As the days and the nights wore on, they started to pass the places where the last few of their company had fallen. Vellas, stung by a scorpion that had taken a shine to the shade inside his boot for the day. Goyan, who’d eaten something he shouldn’t have and become too weak to march. Him they’d put out of his misery. Couldn’t leave him to die on his own.

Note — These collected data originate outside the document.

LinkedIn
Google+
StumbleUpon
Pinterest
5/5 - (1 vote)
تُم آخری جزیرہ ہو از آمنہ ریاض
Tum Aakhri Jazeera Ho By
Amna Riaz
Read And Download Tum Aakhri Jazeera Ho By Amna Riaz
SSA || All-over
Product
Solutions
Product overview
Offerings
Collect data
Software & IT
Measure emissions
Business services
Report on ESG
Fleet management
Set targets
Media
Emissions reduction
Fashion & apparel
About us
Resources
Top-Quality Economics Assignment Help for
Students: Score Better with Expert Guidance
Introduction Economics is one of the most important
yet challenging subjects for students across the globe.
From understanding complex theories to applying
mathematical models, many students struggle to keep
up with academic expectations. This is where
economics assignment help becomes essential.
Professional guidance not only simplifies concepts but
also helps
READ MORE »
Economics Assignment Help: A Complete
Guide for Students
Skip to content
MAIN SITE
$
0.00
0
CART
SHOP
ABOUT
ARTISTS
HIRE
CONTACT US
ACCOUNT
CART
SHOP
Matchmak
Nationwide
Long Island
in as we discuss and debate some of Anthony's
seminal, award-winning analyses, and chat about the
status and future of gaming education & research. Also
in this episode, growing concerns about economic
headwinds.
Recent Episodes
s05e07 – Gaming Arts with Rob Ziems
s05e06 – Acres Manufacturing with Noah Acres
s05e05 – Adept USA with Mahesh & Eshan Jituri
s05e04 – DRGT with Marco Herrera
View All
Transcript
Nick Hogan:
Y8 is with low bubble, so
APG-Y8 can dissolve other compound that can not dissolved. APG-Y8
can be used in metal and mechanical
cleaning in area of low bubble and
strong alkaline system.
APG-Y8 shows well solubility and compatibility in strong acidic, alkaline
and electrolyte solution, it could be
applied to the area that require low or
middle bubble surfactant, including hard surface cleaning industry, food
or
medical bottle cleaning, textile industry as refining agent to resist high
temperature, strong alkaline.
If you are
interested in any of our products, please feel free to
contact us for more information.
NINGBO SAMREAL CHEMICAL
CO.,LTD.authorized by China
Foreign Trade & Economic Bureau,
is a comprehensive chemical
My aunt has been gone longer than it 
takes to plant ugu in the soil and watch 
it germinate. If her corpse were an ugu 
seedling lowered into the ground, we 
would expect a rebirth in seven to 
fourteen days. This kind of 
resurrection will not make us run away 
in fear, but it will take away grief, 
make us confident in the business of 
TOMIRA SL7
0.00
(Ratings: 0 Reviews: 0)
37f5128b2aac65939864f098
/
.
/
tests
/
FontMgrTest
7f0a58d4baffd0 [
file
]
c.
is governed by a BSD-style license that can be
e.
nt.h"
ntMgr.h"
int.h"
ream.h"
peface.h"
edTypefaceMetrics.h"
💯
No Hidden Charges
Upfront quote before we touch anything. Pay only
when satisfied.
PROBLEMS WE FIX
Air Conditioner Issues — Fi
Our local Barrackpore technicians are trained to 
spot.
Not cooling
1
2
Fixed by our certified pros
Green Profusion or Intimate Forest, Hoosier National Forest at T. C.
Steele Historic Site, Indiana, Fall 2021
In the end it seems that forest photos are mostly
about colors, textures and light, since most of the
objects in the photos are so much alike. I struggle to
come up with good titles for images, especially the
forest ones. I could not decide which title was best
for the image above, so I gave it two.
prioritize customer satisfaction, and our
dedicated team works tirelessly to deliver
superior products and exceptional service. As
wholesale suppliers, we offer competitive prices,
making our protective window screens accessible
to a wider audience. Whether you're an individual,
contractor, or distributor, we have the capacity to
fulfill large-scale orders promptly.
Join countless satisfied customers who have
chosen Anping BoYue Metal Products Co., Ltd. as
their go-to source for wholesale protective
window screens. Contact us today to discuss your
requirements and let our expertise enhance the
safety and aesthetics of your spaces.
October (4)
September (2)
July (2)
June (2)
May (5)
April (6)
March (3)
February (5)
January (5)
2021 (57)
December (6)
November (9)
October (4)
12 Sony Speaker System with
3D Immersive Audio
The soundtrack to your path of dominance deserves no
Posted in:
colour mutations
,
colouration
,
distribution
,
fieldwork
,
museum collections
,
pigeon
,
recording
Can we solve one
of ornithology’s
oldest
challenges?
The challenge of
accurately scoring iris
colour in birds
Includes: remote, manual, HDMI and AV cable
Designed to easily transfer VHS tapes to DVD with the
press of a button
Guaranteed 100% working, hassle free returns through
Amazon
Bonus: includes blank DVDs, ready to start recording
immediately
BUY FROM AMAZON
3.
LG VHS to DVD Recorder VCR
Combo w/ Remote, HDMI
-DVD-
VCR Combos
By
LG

Couldn’t take the risk some dragon might fly past and see him either, that he might not be careful enough, that he might give them away; but he was an Adamantine Man, so he took his fate like he should have when they bled him out into the river. They’d weighted him down with stones like they had with all the others and given him to the water. Dragons wouldn’t see them under the glint and glimmer of the Sapphire. Or so they thought.

The fourth day was when Skjorl saw the vultures. Shouldn’t have been out of cover, but he was bored with listening to Jasaan snore and in desperate need of a piss. Came out all careful, but there wasn’t a sign of anything in the sky until he looked to the south and saw specks. First thought was dragons because that’s what the first thought always was, but he could see right away he was wrong about that. Half a dozen specks, maybe more, and they were circling, which dragons never did. Dragon saw something it wanted, it went right down and helped itself. Either that or it flew on about its business. Maybe swooped down for a closer look, but never circled.